Chee Wai Lee said...

Hey Donaldson,

I'm sorry to read about the rejection and I wish you the best when you try again.

I think there are pros and cons to the question of ideology within an organization. The negative examples that come to mind are the early US Presidential elections. In those elections, the Vice-President was elected separately. After George Washington's Presidency, it came to pass that the VP was the opponent of the Prez and apparently actively tried to undermine the latter politically.

At the same time, I agree that the mentality of students to push for a uniform "ideology" for key members of an organization to be rather myopic. We did that once, at NUS, when it became convenient to campaign as an entire "team" instead of individually. Turns out, internal politics was still the order of the day after the elections were over. I had a far better working relationship with the lone "opposition" member who was elected than my own Veep.

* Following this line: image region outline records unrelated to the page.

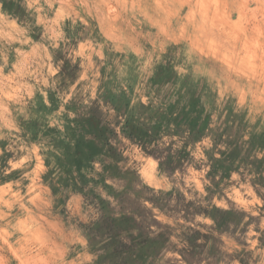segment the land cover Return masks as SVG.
I'll return each instance as SVG.
<instances>
[{"label":"rangeland","instance_id":"obj_1","mask_svg":"<svg viewBox=\"0 0 264 264\" xmlns=\"http://www.w3.org/2000/svg\"><path fill=\"white\" fill-rule=\"evenodd\" d=\"M262 61L264 0H0V264H264Z\"/></svg>","mask_w":264,"mask_h":264},{"label":"bare ground","instance_id":"obj_2","mask_svg":"<svg viewBox=\"0 0 264 264\" xmlns=\"http://www.w3.org/2000/svg\"><path fill=\"white\" fill-rule=\"evenodd\" d=\"M115 15H116V14H115ZM117 15H118V14H117ZM213 42H214V41H213ZM262 64H264L263 61H262ZM211 65H212V66L210 67V69H214V65H213V63H212ZM255 66H258L259 68H260V67H264V66L261 65V64H259V65H258V64H257V65L255 64ZM215 68L218 70L219 67L216 66ZM228 75H229V74H228Z\"/></svg>","mask_w":264,"mask_h":264}]
</instances>
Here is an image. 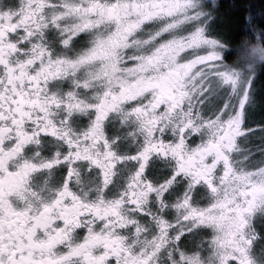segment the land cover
I'll use <instances>...</instances> for the list:
<instances>
[{
	"label": "snow or ice",
	"instance_id": "1",
	"mask_svg": "<svg viewBox=\"0 0 264 264\" xmlns=\"http://www.w3.org/2000/svg\"><path fill=\"white\" fill-rule=\"evenodd\" d=\"M221 7L0 0V264H264V3L246 71Z\"/></svg>",
	"mask_w": 264,
	"mask_h": 264
},
{
	"label": "trees",
	"instance_id": "2",
	"mask_svg": "<svg viewBox=\"0 0 264 264\" xmlns=\"http://www.w3.org/2000/svg\"><path fill=\"white\" fill-rule=\"evenodd\" d=\"M257 3H264V0H255ZM219 3L222 5L221 7V15L223 16V22L221 19V23L225 25H229L227 27H223L219 30L224 31L227 33L226 38L231 42V46H238L240 43L246 42L244 41L245 37L239 26L235 23V17H232L231 20L228 19L229 17V6L232 3V0H219ZM264 82L262 79L257 80V88L260 89L261 83Z\"/></svg>",
	"mask_w": 264,
	"mask_h": 264
},
{
	"label": "rangeland",
	"instance_id": "3",
	"mask_svg": "<svg viewBox=\"0 0 264 264\" xmlns=\"http://www.w3.org/2000/svg\"><path fill=\"white\" fill-rule=\"evenodd\" d=\"M222 15H221V19H222ZM223 22V19H222ZM245 47H246V42L240 43L238 46H234V47H230V51L233 52V56L230 58H233V62H236L240 65L242 70H247V65L244 63L245 61ZM235 49H237V54L235 55Z\"/></svg>",
	"mask_w": 264,
	"mask_h": 264
},
{
	"label": "clouds",
	"instance_id": "4",
	"mask_svg": "<svg viewBox=\"0 0 264 264\" xmlns=\"http://www.w3.org/2000/svg\"><path fill=\"white\" fill-rule=\"evenodd\" d=\"M248 38H245L244 41H246ZM261 64H264V61H258L256 64V71L259 72Z\"/></svg>",
	"mask_w": 264,
	"mask_h": 264
}]
</instances>
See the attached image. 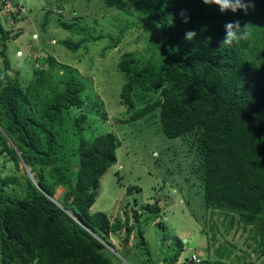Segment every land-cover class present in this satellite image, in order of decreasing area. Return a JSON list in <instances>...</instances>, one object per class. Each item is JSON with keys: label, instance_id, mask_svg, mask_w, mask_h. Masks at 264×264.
<instances>
[{"label": "trees", "instance_id": "1", "mask_svg": "<svg viewBox=\"0 0 264 264\" xmlns=\"http://www.w3.org/2000/svg\"><path fill=\"white\" fill-rule=\"evenodd\" d=\"M6 1L0 0V155L17 170L23 163L27 175L0 177V264H123L125 255L109 235L124 231L121 244L126 247L135 228L141 239H133V244L141 255H148L142 262L136 256L132 261L157 264L141 246L146 244L141 225L159 216L160 197L147 206L144 220L134 211V223L127 210L123 222L90 210L100 176L116 162V135L105 131L84 136L87 114L71 115V109L84 104V83L68 66L52 81V55L32 67L31 81L21 79L6 54L9 32L4 27L24 17L20 9L3 14ZM56 1L62 8L67 0ZM103 1L126 12V0ZM130 2L138 19L159 24L160 34L145 36V57L124 51L116 62L123 76L119 98L130 111L122 122L144 120L155 132L189 147L186 177L200 187L191 211L212 221L205 222L206 256L191 264H264V0H251L246 13H222L202 0ZM49 13L45 11L39 22L42 29ZM234 20L241 26L250 23L254 35L223 45V25ZM58 24L81 33L75 40H60L71 51L106 38L75 22ZM188 31L196 33L191 42L184 39ZM20 34L17 30L12 38ZM113 38L108 36L103 48L115 47L121 39ZM10 183L18 192L8 191ZM57 186L66 188L61 201L54 198ZM220 215L226 220L221 222L224 227L236 224L247 232L242 244L224 236L216 244L217 234L223 235ZM177 242L181 245L182 240ZM180 245L163 262H174Z\"/></svg>", "mask_w": 264, "mask_h": 264}, {"label": "rangeland", "instance_id": "2", "mask_svg": "<svg viewBox=\"0 0 264 264\" xmlns=\"http://www.w3.org/2000/svg\"><path fill=\"white\" fill-rule=\"evenodd\" d=\"M17 1L23 5L21 13L24 19L7 23L4 28L9 32L6 54L13 61V68L20 72L21 79L31 81L34 78L32 67L36 63H44L46 54L52 55L55 60V64L51 65L52 81L68 66L75 69L84 83V104L81 108L71 109L73 117L81 112L87 114L82 131L84 136L93 138L105 131L116 135V162L100 176L98 194L90 210L104 211L112 221L121 222L125 220L127 210L130 223H134V211L144 220L149 213L147 206L160 197L156 203L160 209L159 216L142 221L147 245L142 242L141 246L147 247L157 264H191L188 257L192 250L197 257L194 261L205 257L208 234L205 222L212 221L196 217L191 211L200 187L197 186L198 181L186 177L191 159L189 147L187 150V145L180 139H169L161 132H155L144 120L122 122L128 118L130 111L119 98L123 76L117 70L116 62L124 51H134L139 57H145V36L153 38L159 35V24L138 19L130 0H126V12L107 7L103 0H67L62 8L56 6V0ZM47 10L50 11L48 22L42 29L39 22ZM58 21L75 22L91 34L102 33L106 38L89 41L77 51H71L60 40H75L81 33L62 28ZM17 30L21 34L12 38ZM108 36L113 39L119 36L121 39L115 47L103 48L108 43ZM24 168L21 163L19 169H15L12 162L0 155V177L21 175L23 172L27 175ZM12 185H8V191H17L12 189ZM131 185L139 189L134 190ZM65 193L66 188L57 186L54 198L61 201ZM134 197H137L136 202ZM218 218L223 235L217 234L216 244L223 241V236L242 244L247 232L236 224L224 227L221 222L226 220L222 215ZM124 233L120 231L115 237L114 234L109 235L118 252L125 255L123 264H136L132 261L133 256L142 262L148 253L141 255L133 244V239H141L139 232L136 228L132 231L126 247L121 244ZM178 239L182 240L181 245ZM179 245L182 248L177 259L163 262V257H171ZM234 251L239 252L236 248Z\"/></svg>", "mask_w": 264, "mask_h": 264}, {"label": "clouds", "instance_id": "3", "mask_svg": "<svg viewBox=\"0 0 264 264\" xmlns=\"http://www.w3.org/2000/svg\"><path fill=\"white\" fill-rule=\"evenodd\" d=\"M204 4H215L219 7V10L223 13L230 11L236 13L237 11L247 12V10L252 7L251 0H202ZM188 17H184V22H188ZM224 28V38L221 42L223 45H236L243 41H247L254 35V30L250 26V23H246L241 26L239 20L228 21L223 25ZM196 36L195 31H188L185 33L184 39L186 41H193ZM259 66V65H258ZM180 255V254H179ZM195 256V257H193ZM187 258V257H184ZM197 259L195 251L192 250L191 255L188 257L189 261H194Z\"/></svg>", "mask_w": 264, "mask_h": 264}, {"label": "built area", "instance_id": "4", "mask_svg": "<svg viewBox=\"0 0 264 264\" xmlns=\"http://www.w3.org/2000/svg\"><path fill=\"white\" fill-rule=\"evenodd\" d=\"M22 7L23 6L20 7L18 5H14L11 1L8 0L3 4V7L1 8V12L5 15L10 16L12 13H16L18 9H20V12H21ZM193 257H195V256H193Z\"/></svg>", "mask_w": 264, "mask_h": 264}]
</instances>
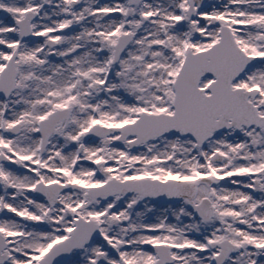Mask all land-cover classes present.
I'll use <instances>...</instances> for the list:
<instances>
[{"label": "snow or ice", "instance_id": "6c2138e0", "mask_svg": "<svg viewBox=\"0 0 264 264\" xmlns=\"http://www.w3.org/2000/svg\"><path fill=\"white\" fill-rule=\"evenodd\" d=\"M0 264H264V0H0Z\"/></svg>", "mask_w": 264, "mask_h": 264}]
</instances>
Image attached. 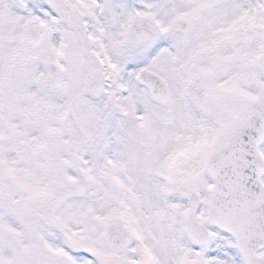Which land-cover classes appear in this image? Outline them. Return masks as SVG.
Instances as JSON below:
<instances>
[{
	"label": "snow or ice",
	"instance_id": "6c2138e0",
	"mask_svg": "<svg viewBox=\"0 0 264 264\" xmlns=\"http://www.w3.org/2000/svg\"><path fill=\"white\" fill-rule=\"evenodd\" d=\"M0 264H264V0H0Z\"/></svg>",
	"mask_w": 264,
	"mask_h": 264
}]
</instances>
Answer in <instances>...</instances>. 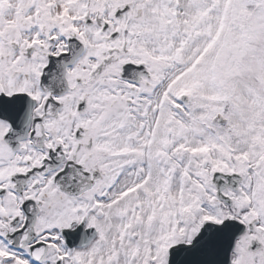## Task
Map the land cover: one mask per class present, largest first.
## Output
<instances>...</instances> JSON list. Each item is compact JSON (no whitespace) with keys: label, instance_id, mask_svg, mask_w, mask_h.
Here are the masks:
<instances>
[{"label":"snow or ice","instance_id":"obj_1","mask_svg":"<svg viewBox=\"0 0 264 264\" xmlns=\"http://www.w3.org/2000/svg\"><path fill=\"white\" fill-rule=\"evenodd\" d=\"M0 264H264V0H0Z\"/></svg>","mask_w":264,"mask_h":264}]
</instances>
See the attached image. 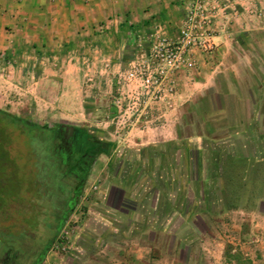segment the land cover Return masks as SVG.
Instances as JSON below:
<instances>
[{
    "label": "rangeland",
    "instance_id": "rangeland-1",
    "mask_svg": "<svg viewBox=\"0 0 264 264\" xmlns=\"http://www.w3.org/2000/svg\"><path fill=\"white\" fill-rule=\"evenodd\" d=\"M210 4L217 24L226 10L235 15L223 50L216 41L213 54H196L199 76L185 74L173 107L147 128L115 106L111 60L86 53L82 70L40 76L28 66L12 73L0 52V128L21 167L9 179L24 175L0 212V264L6 256L17 264H264V0ZM64 152L75 163L86 154L89 166L57 232L74 191L55 170ZM242 155L251 160L241 169Z\"/></svg>",
    "mask_w": 264,
    "mask_h": 264
},
{
    "label": "crops",
    "instance_id": "crops-1",
    "mask_svg": "<svg viewBox=\"0 0 264 264\" xmlns=\"http://www.w3.org/2000/svg\"><path fill=\"white\" fill-rule=\"evenodd\" d=\"M188 1L0 0V52L6 51L4 57L9 62L3 65L15 74L16 68L19 70L28 66V72L33 68L34 73L41 76L53 73L58 70L56 68L63 70L65 66L82 70L90 59L85 56L86 53L96 59L95 63L111 60L110 67L123 65L132 57L136 43L147 41L158 26L163 25L165 30L173 33L174 27L185 15ZM231 4V1L225 3L224 9L229 10ZM228 10L218 21L221 25L215 41L220 44L226 38L228 19L233 21L235 18ZM19 32L22 34L18 38L16 34ZM223 44L219 51L223 50ZM23 47L28 49L29 60L27 52L21 50ZM201 66L192 74L199 76ZM52 81L48 80V85L51 86ZM204 83L198 86L203 87ZM158 135L165 137V132L160 131ZM191 146L188 145L189 151L193 150ZM237 158L238 167L251 160L243 155ZM244 172L243 168L241 176Z\"/></svg>",
    "mask_w": 264,
    "mask_h": 264
},
{
    "label": "built area",
    "instance_id": "built-area-1",
    "mask_svg": "<svg viewBox=\"0 0 264 264\" xmlns=\"http://www.w3.org/2000/svg\"><path fill=\"white\" fill-rule=\"evenodd\" d=\"M211 2L189 0L185 15L173 33L158 26L146 44L137 43L131 60L118 66L114 77L117 90L114 104L135 124L144 122L140 127L147 128L145 125L157 118L161 109L173 107L181 76L192 75L197 70L195 54H213L218 5Z\"/></svg>",
    "mask_w": 264,
    "mask_h": 264
},
{
    "label": "trees",
    "instance_id": "trees-1",
    "mask_svg": "<svg viewBox=\"0 0 264 264\" xmlns=\"http://www.w3.org/2000/svg\"><path fill=\"white\" fill-rule=\"evenodd\" d=\"M12 120L16 121V123H18L19 125H28L24 120H20L16 118H13ZM0 132H1V136H3L2 138H0V212H2L3 210H5V208L9 204L10 200L16 197L18 188L21 185V181L24 180V175H22L21 179H18L16 175V181H12L11 178L9 179L10 176L14 175L15 171L16 173H18L17 172L18 167L16 166V169H15V167L12 166V161L9 159L4 149L5 137H4V134L1 128H0ZM51 138L56 139L57 138L56 133H52ZM95 147H98V146L94 144L90 145L91 149H94ZM85 155L86 154H83L75 163V162H72V155H70L68 152H64L61 162H59L58 166L55 167V170L57 168H58L57 170L58 172L61 170V173L67 175V178H70L74 183L73 196L69 199L68 208L61 217H57V221H56L57 222V226H56L57 232L64 225L65 221L67 220L69 216V213L71 212V209H73V207L75 206V203L80 197L83 184L85 183V180H86L87 169H88L87 167L88 156H85ZM19 171L21 173V167ZM8 235H10V233H7L5 236L7 237ZM0 244L2 245V240H0ZM8 244H9L8 240L5 239L3 242V246H7ZM47 249H48V245L43 249V253ZM7 250H10V249H7Z\"/></svg>",
    "mask_w": 264,
    "mask_h": 264
},
{
    "label": "flooded vegetation",
    "instance_id": "flooded-vegetation-1",
    "mask_svg": "<svg viewBox=\"0 0 264 264\" xmlns=\"http://www.w3.org/2000/svg\"><path fill=\"white\" fill-rule=\"evenodd\" d=\"M69 133H66L65 134V137H64V140H66V147H65V150L68 151V149L70 148V142H71V139H72V135H71V130H68ZM1 264H17L12 258L6 256L3 261L1 262Z\"/></svg>",
    "mask_w": 264,
    "mask_h": 264
}]
</instances>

It is possible this is the result of the "authority" mindset of Singaporeans: that if you are a treasurer, you have the authority to make decisions in your portfolio without consultation (which is somewhat true, but is "political suicide"). As a result, I can see them being nervous about issuing you with the authority to act publicly in a way that is contrary to the president's ideas.

I think that, in your case, it is important for you to highlight your willingness to work with others that do not necessarily share your "ideology", that you are competent and will be able to discharge your duties well but that you are still going to encourage the students and the committee to accept the ideas you espouse.

Donaldson Tan said...

Seriously, what can I do to undermine my opponent candidate if I were to be Treasurer? It doesn´t make any sense.

While the President stressed that he aims to build the UKSSC as a strong communication platform between various Singaporean student groups, I see a potential problem of the UKSSC organising competing social events against the other Singaporean student groups. Somebody has to keep a check on how to build the communication platform to ensure it is constructive and not become over-meddling with the individual Singaporean student groups´ activities.

Authority as Treasurer does not allow me to impede the progress of any activities. The treasurer is in charge of finances and making sure transactions happen. He also advises on expenditure and raising funds, whether the UKSSC has sufficient funds to support any activity. The Treasurer also assigns the budget to any UKSSC activities. It is not as if the President has no independent access to the balance sheet, but rather the Treasurer plays an active role in monitoring the finances.

If I were to undermine the President´s decision, I would face the vote of no confidence and thus being kicked out from the Secretariat. The ¨authority¨ mindset is a problem. I thought they would have seen past that given I am extremely pro-welfare.

Donaldson Tan said...

I just started campaigning for the Treasurer position again. Even if means visiting every Singapore Society in London, Oxbridge and the Midlands.

This is my new pitch: ¨If I were to get voted as the UKSSC Treasurer, I can arrange for free indefinite web hosting services for the UKSSC. I have already done so for the Imperial College Singapore Society and Imperial College Model United Nations. I may extend this offer to all university-based Singaporean Student Associations.¨

Chee Wai Lee said...

Good luck! Hope your active campaigning bears fruit!